Vision Based Motion Control for Mobile Robots

Today, the automotive industry is changing rapidly as major automaker shifts its focus towards developing driver-less vehicles of the future. As a result, current automotive technologies are joining those of mobile robotics in the area of autonomous navigation. In terms of autonomy sensor development, the camera sensor receives the most attention because of the abundance of information that it provides to create object identification and classification algorithms in addition to depth, color, shape and texture detection. It also helps that significant improvements have been made with regards to image processing algorithms and computational power over the past decade. This increase in both computer vision performance and capabilities led to an increase in demand for developing low level motion controllers. In this article, a type of vision based motion controller known as visual servo control system, or “visual servoing” as it is often referred to as, is described with differential-drive mobile robotic applications. The content of this article is adopted from two papers that I published recently. The intent here is to provide a brief overview of visual servoing for those who are interested before they dive in to available literature and publications for detailed documentation.

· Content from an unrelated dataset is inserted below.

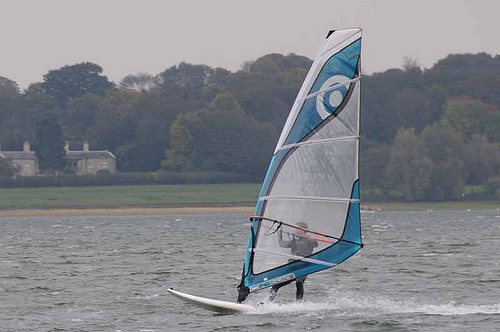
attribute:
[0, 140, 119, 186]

Visual servoing in simple terms is a control system that utilizes vision as feedback to control motors and servos. There are three types of visual servoing techniques; namely, image based, position based and hybrid. In addition, there are two primary configurations for camera placements. These two configurations are know as eye-in-hand and hand-in-eye. In the eye-in-hand set up, the camera is placed on the robot so it only sees the target object and not itself. Contrary, the camera is placed in a third person point of view where it sees both the robot and the target object in the hand-in-eye set up. There are plenty of tutorials available online which describes the workings of all these techniques; however, those are generally filled with complicated math. My job here is to explain image and position based visual servoing without going in depth with equations. The following article discusses the regulation of a mobile robot towards a desired pose with an eye-in-hand configuration.

Image Based Visual Servoing

In image based visual servoing, the control system functions directly on the two dimensional image frame without considering three dimensional Cartesian coordinates. The following diagram shows a typical camera model where an object in three dimensional space is described with respect to the camera frame by (Xc, Yc, Zc). This object is projected on to the two dimensional image plane and is described by a feature point with coordinates (u, v). The main goal of image based visual servoing is to control the trajectory of the feature points on this image plane.

Figure 1: Camera model

How does one control feature point trajectory on an image plane? The answer is to apply motion to the camera if we assume the object in 3D space is stationary (which we will in this article). The controller works by comparing the desired feature point positions to the current feature point positions on the image plane. When the camera is not in its desired position within the world frame, there will be a pixel error between the current and desired feature point locations. This error becomes the input for a proportional control law (usually the choice of control scheme in classical approaches) to output the correct wheel speeds to steer the robot/camera in a way that decreases the error. This can be seen with the control system block diagram below.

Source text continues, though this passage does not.